Required action: Write out, exactly and only, the lines that run from the top of the records to the line with "cho gia đình và văn phòng nhỏ.". Include both ends; exclude pictures.

Material shown:
※ ※ ※
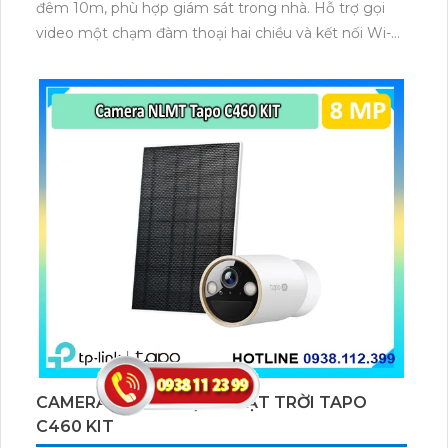
đêm 10m, phù hợp giám sát trong nhà. Hỗ trợ gọi
video một chạm đàm thoại hai chiều và kết nối Wi-Fi
ổn định giúp quan sát từ xa. Lưu trữ linh hoạt qua thẻ
microSD tối đa 256GB hoặc lưu đám mây dễ lắp đặt
cho gia đình và văn phòng nhỏ.
CAMERA NĂNG LƯỢNG MẶT TRỜI TAPO
C460 KIT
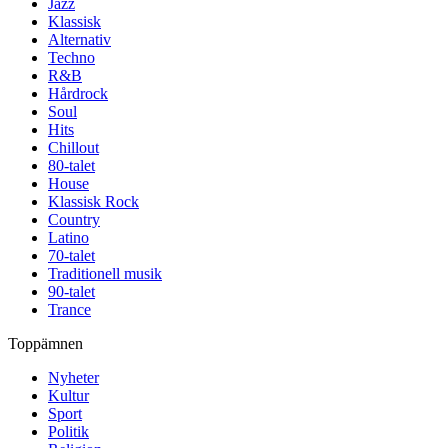
Jazz
Klassisk
Alternativ
Techno
R&B
Hårdrock
Soul
Hits
Chillout
80-talet
House
Klassisk Rock
Country
Latino
70-talet
Traditionell musik
90-talet
Trance
Toppämnen
Nyheter
Kultur
Sport
Politik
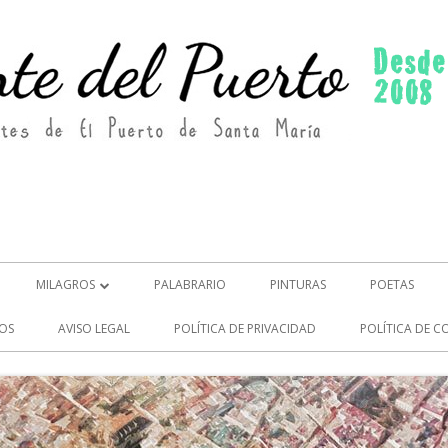
MILAGROS
PALABRARIO
PINTURAS
POETAS
MILAGROS (2)
OS
AVISO LEGAL
POLÍTICA DE PRIVACIDAD
POLÍTICA DE C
※ ※ ※
Task output:
đêm 10m, phù hợp giám sát trong nhà. Hỗ trợ gọi
video một chạm đàm thoại hai chiều và kết nối Wi-Fi
ổn định giúp quan sát từ xa. Lưu trữ linh hoạt qua thẻ
microSD tối đa 256GB hoặc lưu đám mây dễ lắp đặt
cho gia đình và văn phòng nhỏ.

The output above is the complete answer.